Vor Gericht präsentierte sich der Angeklagte als "Freiheitskämpfer". Er habe in Tschetschenien "lange Zeit beobachtet, wie Menschen entführt und ermordet wurden", gab er zu Protokoll. Die russischen Invasoren wären gegen sein Volk vorgegangen: "Warum können 300.000 Tschetschenen umgebracht werden und davon redet niemand? 40.000 Kinder wurden getötet." Er sei daher mit 20 Jahren "in die Berge gegangen" und habe sich einer Truppe unter dem Oberkommando von Doku Umarow angeschlossen, um die lokale Bevölkerung vor den Besatzern zu schützen: "Ich wusste nicht, dass dieses Emirat ausgerufen wurde. Ich sah nur zwei Seiten. Die Zivilbevölkerung und die russischen Besatzer."
Auf die Frage, ob er auf russische Soldaten geschossen habe, erwiderte der Angeklagte zunächst ausweichend: "Es gab keine zielgerichteten Operationen, an denen ich teilgenommen habe." Später räumte er ein: "Falls es eine Möglichkeit zum Angriff gab, haben wir auch angegriffen." Ob er jemanden umgebracht habe, wollte die Vorsitzende konkret wissen - "Das habe ich nicht gesehen.
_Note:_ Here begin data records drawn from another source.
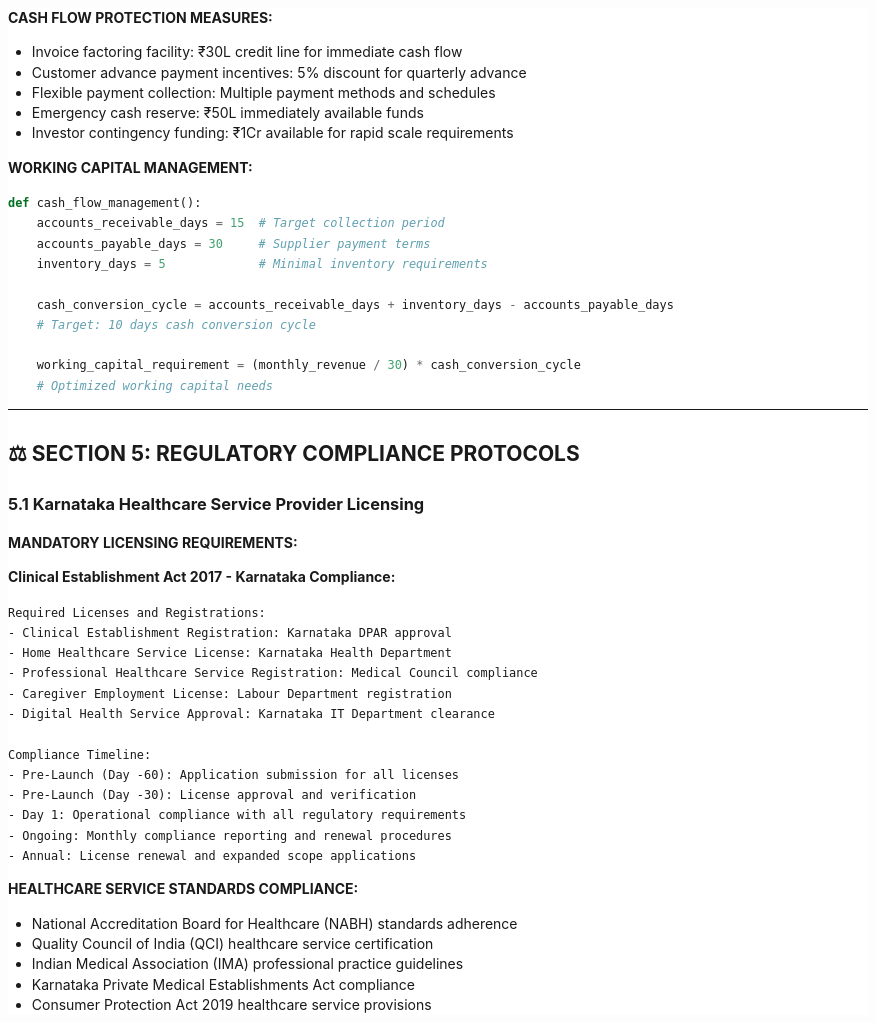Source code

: **CASH FLOW PROTECTION MEASURES:**
- Invoice factoring facility: ₹30L credit line for immediate cash flow
- Customer advance payment incentives: 5% discount for quarterly advance
- Flexible payment collection: Multiple payment methods and schedules
- Emergency cash reserve: ₹50L immediately available funds
- Investor contingency funding: ₹1Cr available for rapid scale requirements

**WORKING CAPITAL MANAGEMENT:**
```python
def cash_flow_management():
    accounts_receivable_days = 15  # Target collection period
    accounts_payable_days = 30     # Supplier payment terms
    inventory_days = 5             # Minimal inventory requirements
    
    cash_conversion_cycle = accounts_receivable_days + inventory_days - accounts_payable_days
    # Target: 10 days cash conversion cycle
    
    working_capital_requirement = (monthly_revenue / 30) * cash_conversion_cycle
    # Optimized working capital needs
```

---

## ⚖️ SECTION 5: REGULATORY COMPLIANCE PROTOCOLS

### **5.1 Karnataka Healthcare Service Provider Licensing**

**MANDATORY LICENSING REQUIREMENTS:**

**Clinical Establishment Act 2017 - Karnataka Compliance:**
```
Required Licenses and Registrations:
- Clinical Establishment Registration: Karnataka DPAR approval
- Home Healthcare Service License: Karnataka Health Department  
- Professional Healthcare Service Registration: Medical Council compliance
- Caregiver Employment License: Labour Department registration
- Digital Health Service Approval: Karnataka IT Department clearance

Compliance Timeline:
- Pre-Launch (Day -60): Application submission for all licenses
- Pre-Launch (Day -30): License approval and verification
- Day 1: Operational compliance with all regulatory requirements
- Ongoing: Monthly compliance reporting and renewal procedures
- Annual: License renewal and expanded scope applications
```

**HEALTHCARE SERVICE STANDARDS COMPLIANCE:**
- National Accreditation Board for Healthcare (NABH) standards adherence
- Quality Council of India (QCI) healthcare service certification
- Indian Medical Association (IMA) professional practice guidelines
- Karnataka Private Medical Establishments Act compliance
- Consumer Protection Act 2019 healthcare service provisions
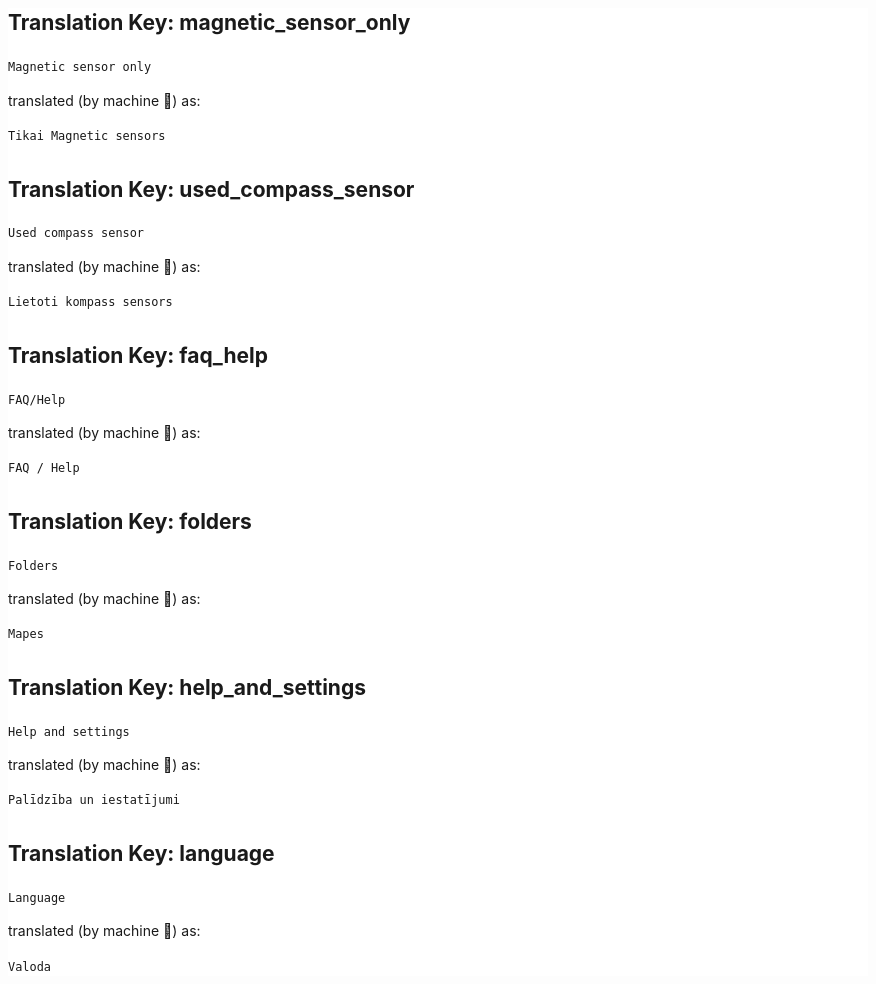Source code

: 
## Translation Key: magnetic_sensor_only
```
Magnetic sensor only
```
translated (by machine 🤖) as:
```
Tikai Magnetic sensors
```


## Translation Key: used_compass_sensor
```
Used compass sensor
```
translated (by machine 🤖) as:
```
Lietoti kompass sensors
```


## Translation Key: faq_help
```
FAQ/Help
```
translated (by machine 🤖) as:
```
FAQ / Help
```


## Translation Key: folders
```
Folders
```
translated (by machine 🤖) as:
```
Mapes
```


## Translation Key: help_and_settings
```
Help and settings
```
translated (by machine 🤖) as:
```
Palīdzība un iestatījumi
```


## Translation Key: language
```
Language
```
translated (by machine 🤖) as:
```
Valoda
```

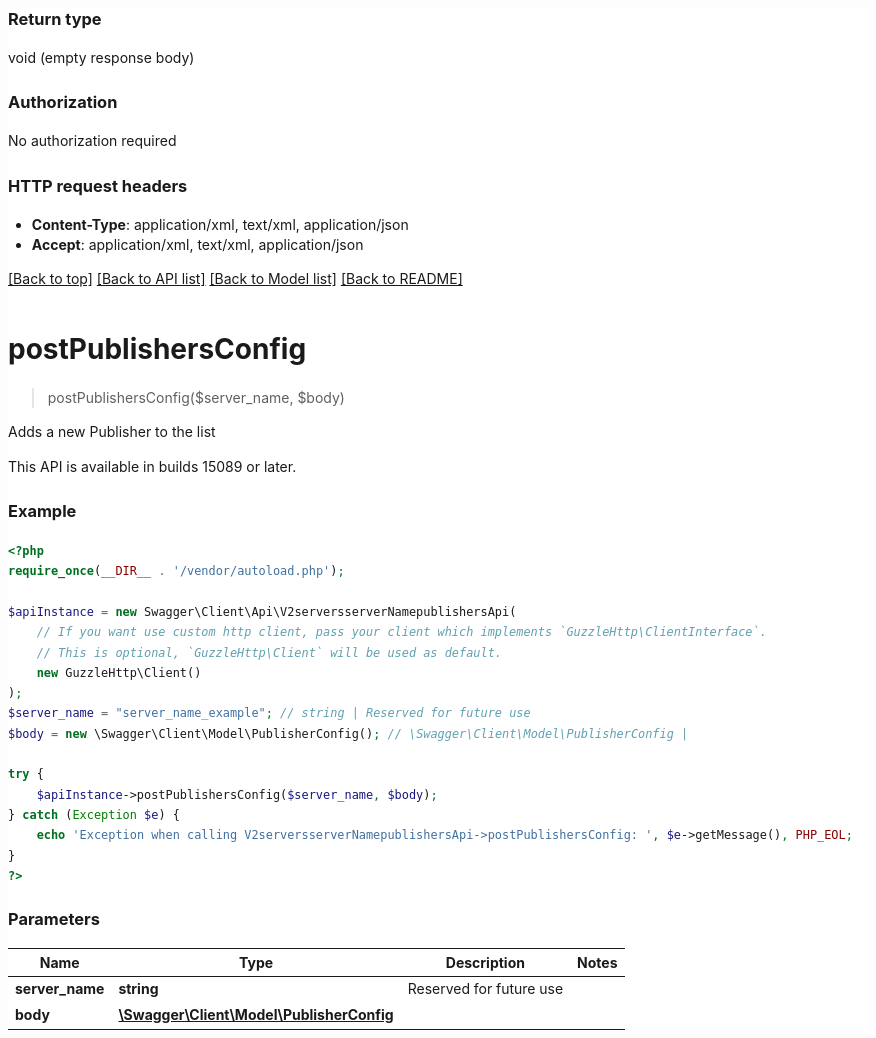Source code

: ### Return type

void (empty response body)

### Authorization

No authorization required

### HTTP request headers

 - **Content-Type**: application/xml, text/xml, application/json
 - **Accept**: application/xml, text/xml, application/json

[[Back to top]](#) [[Back to API list]](../../README.md#documentation-for-api-endpoints) [[Back to Model list]](../../README.md#documentation-for-models) [[Back to README]](../../README.md)

# **postPublishersConfig**
> postPublishersConfig($server_name, $body)

Adds a new Publisher to the list

This API is available in builds 15089 or later.

### Example
```php
<?php
require_once(__DIR__ . '/vendor/autoload.php');

$apiInstance = new Swagger\Client\Api\V2serversserverNamepublishersApi(
    // If you want use custom http client, pass your client which implements `GuzzleHttp\ClientInterface`.
    // This is optional, `GuzzleHttp\Client` will be used as default.
    new GuzzleHttp\Client()
);
$server_name = "server_name_example"; // string | Reserved for future use
$body = new \Swagger\Client\Model\PublisherConfig(); // \Swagger\Client\Model\PublisherConfig | 

try {
    $apiInstance->postPublishersConfig($server_name, $body);
} catch (Exception $e) {
    echo 'Exception when calling V2serversserverNamepublishersApi->postPublishersConfig: ', $e->getMessage(), PHP_EOL;
}
?>
```

### Parameters

Name | Type | Description  | Notes
------------- | ------------- | ------------- | -------------
 **server_name** | **string**| Reserved for future use |
 **body** | [**\Swagger\Client\Model\PublisherConfig**](../Model/PublisherConfig.md)|  |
Ich war immer in einer Kolonne von zehn bis 20 Mann. Meistens in der Mitte oder hinten." In einem Krieg "trägt jeder dazu bei, was er kann", gab der 32-Jährige zu bedenken: "Mein Ziel war es, meine Heimat Tschetschenien zu befreien."
Verteidiger Blaschitz bezeichnete den Angeklagten als "Soldaten"
Verteidiger Blaschitz bezeichnete den Angeklagten als "Soldaten, der im Sinne des Völkerrechts gehandelt hat". Dieser habe sich in einem "Partisanenkrieg" auf "die Seite der Schwachen" gestellt. Dem Mann sei es "um das Selbstbestimmungsrecht seines Volkes und nicht um irgendwelche terroristischen Straftaten" gegangen: "Wir reden von Tschetschenien. Nicht von einem österreichischen Mädchenpensionat. Da ist es anders zur Sache gegangen als wir uns hier in Österreich vorstellen können." Sein Mandant habe "die russischen Invasoren abwehren wollen", betonte Blaschitz. Eine radikalislamistische Gesinnung habe er "zu keinem Zeitpunkt aufgewiesen".
Bei der Strafbemessung wurden dem 32-Jährigen seine bisherige Unbescholtenheit und vor allem sein Beitrag zur Wahrheitsfindung mildernd angerechnet. "Hätte er bei der Polizei nicht so umfangreich ausgesagt, wäre es nie zu einem Verfahren in dieser Form gekommen", stellte die vorsitzende Richterin fest.